Notable Quotes & Moments
- “This is the scenario that energy analysts have been worried about for about half a century.” — Roger Karni (02:43)
- “We’re technically a net exporter, but we are inextricably connected to the rest of the global market ... when the price of a barrel of oil goes up because of a disruption elsewhere, it also goes up here.” — Roger Karni (05:20)
- “If you add a once in 50 years level oil shock that sends prices to $150 or $200 a barrel ... I would be extremely surprised if we did not get a recession.” — Roger Karni (15:29)
- “The big short term winner in this situation is Russia and specifically is Vladimir Putin.” — Roger Karni (18:46)
- “China owns these [clean energy] supply chains through and through.” — Roger Karni (25:46)
- “If you attack it at its source, it’s like attacking the faucet ... it could be weeks, months, even longer before you can get production back online.” — Roger Karni (27:20)

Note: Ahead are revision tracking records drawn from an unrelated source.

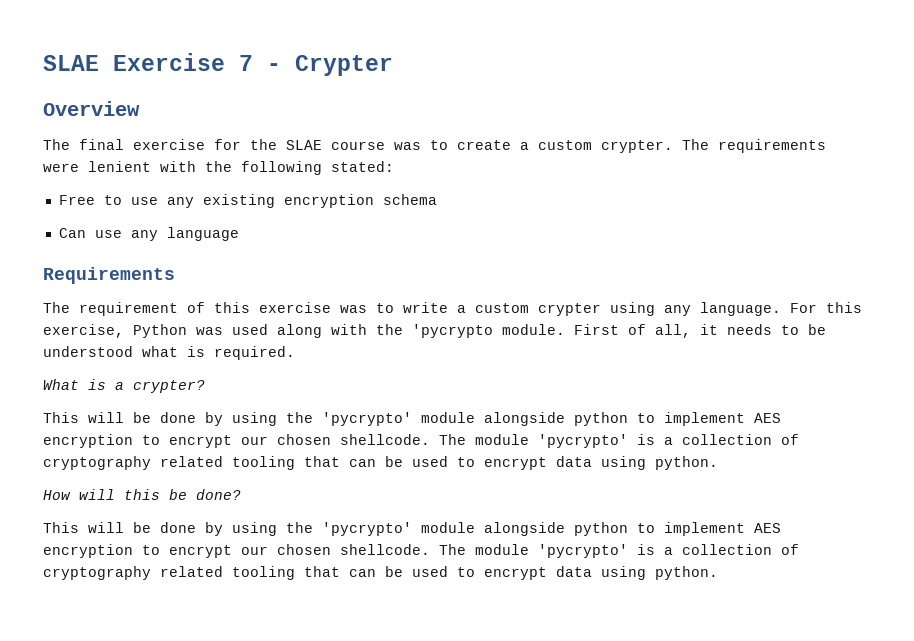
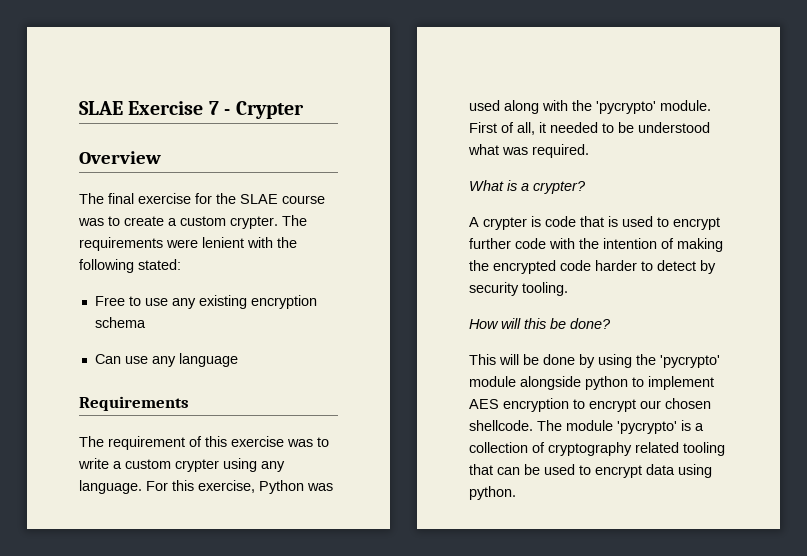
[412,324,493,338] 'pycrypto -> [596,101,656,114] 'pycrypto'
[727,324,772,335] needs -> [550,122,598,133] needed
[187,346,205,357] is -> [502,147,528,155] was
[43,412,781,426] [43,434,799,448] [43,456,718,470] This will be done by using the 'pycrypto' module alongside python to implement AES encryption to encrypt our chosen shellcode. The module 'pycrypto' is a collection of cryptography related tooling that can be used to encrypt data using python. -> [469,216,720,230] [469,238,723,252] [469,260,716,274] [469,282,568,296] A crypter is code that is used to encrypt further code with the intention of making the encrypted code harder to detect by security tooling.

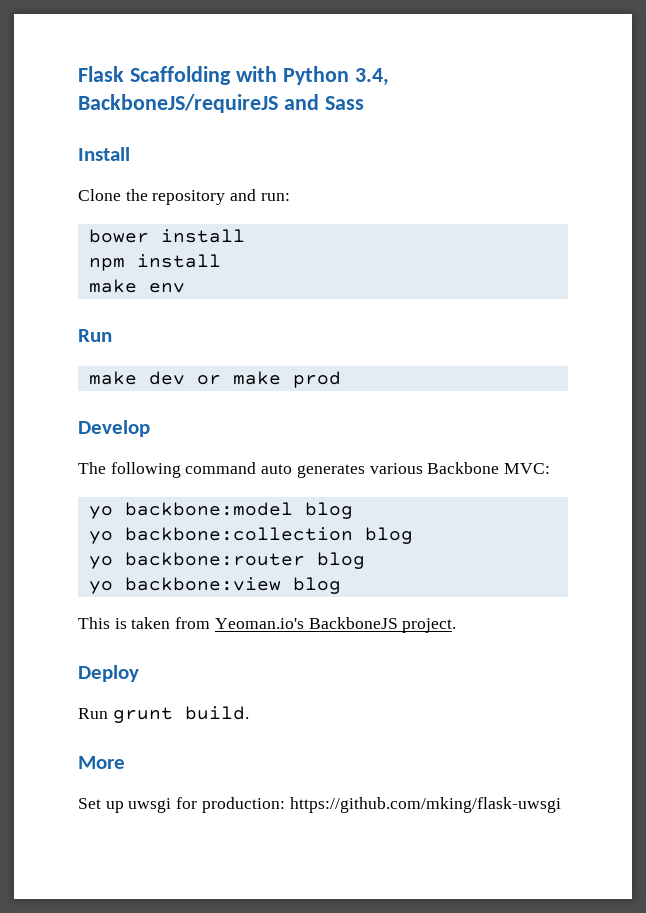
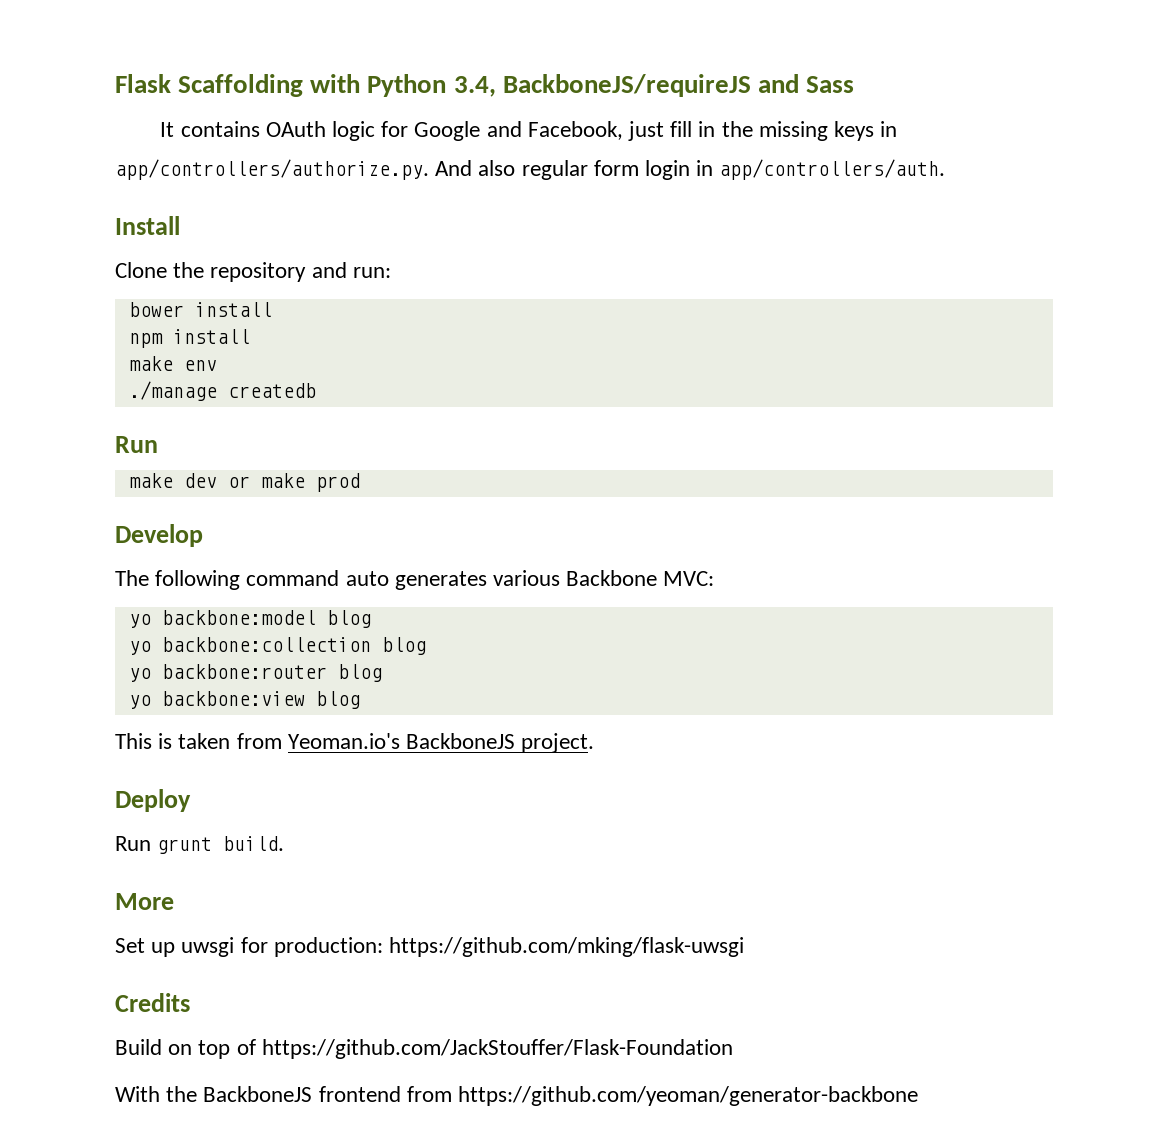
(364, 103) none -> [160,121,898,141] [115,159,946,180] // It contains OAuth logic for Google and Facebook, just fill in the missing keys in app/controllers/authorize.py. And also regular form login in app/controllers/auth.
(185, 288) none -> [128,381,316,401] // ./manage createdb
(561, 805) none -> [115,993,190,1012] [115,1039,733,1059] [115,1086,919,1106] // Credits // Build on top of https://github.com/JackStouffer/Flask-Foundation // With the BackboneJS frontend from https://github.com/yeoman/generator-backbone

Timestamps for Key Segments
- 01:06 – 03:35: War’s impact on oil, gas prices, and global supply shocks
- 03:36 – 05:32: Explaining why US isn’t insulated from oil shocks
- 05:33 – 07:24: Oil market psychology and Trump’s strategy
- 07:30 – 09:22: How oil price spikes ripple through the wider US economy
- 09:22 – 11:44: Assessing the economy’s pre-war fragility
- 11:44 – 15:06: Trump’s political bind: affordability vs. rising prices and potential recession
- 15:06 – 17:09: Parallels to the 1970s; likelihood of recession
- 18:46 – 20:31: Geopolitical winners and losers: Russia, Asia, Middle East
- 23:02 – 26:16: China’s vulnerabilities and opportunities
- 26:16 – 28:03: Scenarios for escalation and infrastructure risks
- 28:12: On-air update: Energy market reeling from Israeli attack
Conclusion
This episode provided a clarifying, sobering look at how foreign wars and geopolitics can feed directly into American pockets, the risk of recession, and the irony facing the Trump administration’s core promises. Globally, shifting power dynamics—especially Russia’s gains and China’s clean energy dominance—add urgency to debates about global dependence on fossil fuels.
The message: In today’s interconnected world, no economy is an island—especially not when oil is involved.